A falta de um período de descanso entre o final das temporadas e o começo das preparações do Mundial é apontada por Sâmia Hallage, psicóloga da seleção brasileira feminina de vôlei, como quesito principal. “O planejamento para uma competição normalmente prevê um período para o atleta se recuperar também na parte psicológica”, diz. “O atleta precisa se desligar da rotina de treinos para se programar para a próxima temporada.”
Sobre as lesões pré-Copa, Sâmia reitera que, quando o atleta está cansado, tem sua capacidade de concentração diminuída, de modo que o risco de lesão é maior. “Ele não consegue se concentrar na atividade e se lesiona mais facilmente, já que o foco de atenção não está exatamente naquilo que está fazendo”, explica a psicóloga, ressaltando a importância de se analisar a questão caso a caso. “É importante pensar no indivíduo, olhar para a história de vida dele, pois cada um passou por determinadas experiências.”
É quase boxe
Para José Sanchez, médico do São Paulo, “o problema existe independentemente da Copa do Mundo”. “Mas o fato de haver uma Copa faz as pessoas prestarem atenção a isso”, diz.

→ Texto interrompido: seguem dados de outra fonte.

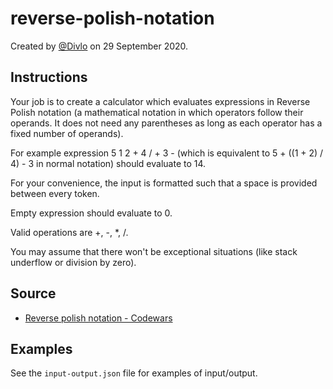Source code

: # reverse-polish-notation

Created by [@Divlo](https://github.com/Divlo) on 29 September 2020.

## Instructions

Your job is to create a calculator which evaluates expressions in Reverse Polish notation (a mathematical notation in which operators follow their operands. It does not need any parentheses as long as each operator has a fixed number of operands).

For example expression 5 1 2 + 4 / + 3 - (which is equivalent to 5 + ((1 + 2) / 4) - 3 in normal notation) should evaluate to 14.

For your convenience, the input is formatted such that a space is provided between every token.

Empty expression should evaluate to 0.

Valid operations are +, -, \*, /.

You may assume that there won't be exceptional situations (like stack underflow or division by zero).

## Source

- [Reverse polish notation - Codewars](https://www.codewars.com/kata/52f78966747862fc9a0009ae)

## Examples

See the `input-output.json` file for examples of input/output.
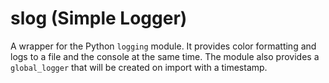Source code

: # slog (Simple Logger)
A wrapper for the Python `logging` module. It provides color formatting and logs to a file and the console at the same time. The module also provides a `global_logger` that will be created on import with a timestamp. 
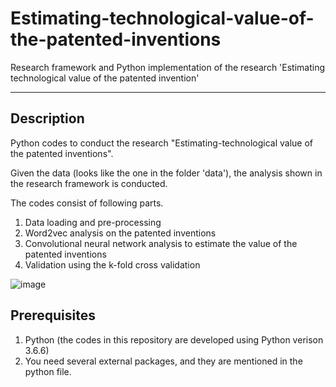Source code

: # Estimating-technological-value-of-the-patented-inventions
Research framework and Python implementation of the research 'Estimating technological value of the patented invention'

***

Description
-----------
Python codes to conduct the research "Estimating-technological value of the patented inventions".

Given the data (looks like the one in the folder 'data'), the analysis shown in the research framework is conducted.

The codes consist of following parts.
  1. Data loading and pre-processing
  2. Word2vec analysis on the patented inventions
  3. Convolutional neural network analysis to estimate the value of the patented inventions
  4. Validation using the k-fold cross validation
  
![image](./word2vec-cnn.png.)


Prerequisites
-------------
1. Python (the codes in this repository are developed using Python verison 3.6.6)
2. You need several external packages, and they are mentioned in the python file.



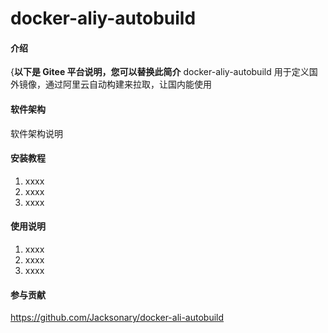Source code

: # docker-aliy-autobuild

#### 介绍
{**以下是 Gitee 平台说明，您可以替换此简介**
docker-aliy-autobuild 用于定义国外镜像，通过阿里云自动构建来拉取，让国内能使用

#### 软件架构
软件架构说明


#### 安装教程

1.  xxxx
2.  xxxx
3.  xxxx

#### 使用说明

1.  xxxx
2.  xxxx
3.  xxxx

#### 参与贡献

https://github.com/Jacksonary/docker-ali-autobuild
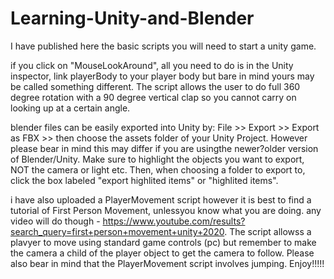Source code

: # Learning-Unity-and-Blender

I have published here the basic scripts you will need to start a unity game.

if you click on "MouseLookAround", all you need to do is in the Unity inspector, link  playerBody to your player body but bare in mind yours may be called something different. The script allows the user to do full 360 degree rotation with a 90 degree vertical clap so you cannot carry on looking up at a certain angle.

blender files can be easily exported into Unity by: File >> Export >> Export as FBX >> then choose the assets folder of your Unity Project. However please bear in mind this may differ if you are usingthe newer?older version of Blender/Unity. Make sure to highlight the objects you want to export, NOT the camera or light etc. Then, when choosing a folder to export to, click the box labeled "export highlited items" or "highlited items".

i have also uploaded a PlayerMovement script however it is best to find a tutorial of First Person Movement, unlessyou know what you are doing. any video will do though - https://www.youtube.com/results?search_query=first+person+movement+unity+2020. The script allowss a plavyer to move using standard game controls (pc) but remember to make the camera a child of the player object to get the camera to follow. Please also bear in mind that the PlayerMovement script involves jumping.
Enjoy!!!!!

O médico admite que os jogadores estão sendo muito exigidos quando “deveriam estar descansando”. “Quase todo mundo emendou, não parou, e este é um fator preponderante. Eles não tiveram o tempo ideal para deixar o corpo ‘zerar’”, afirma.
Fisioterapeuta do clube são-paulino, Ricardo Sasaki reforça que a ideia de que no final de temporada todos estão desgastados fisicamente. “A partir de uma avaliação das características físicas e técnicas, cada um deve ter o seu próprio treino fixado”, observa.
Sanchez recorre a outra explicação para o número de lesões antes da Copa: “O esporte, de modo geral, evoluiu muito. O vôlei, por exemplo, criou a linha dos 3 metros. No futebol, a capacidade física do atleta aumentou demais, mas o campo e a quantidade de jogadores numa partida são os mesmos, portanto há mais choque.”
Ele completa: “Antes não havia fratura de nariz, quebra de dente, esse tipo de lesão. Isso demonstra o vigor maior do jogo, mas os jogadores têm suas limitações, afinal são seres humanos.”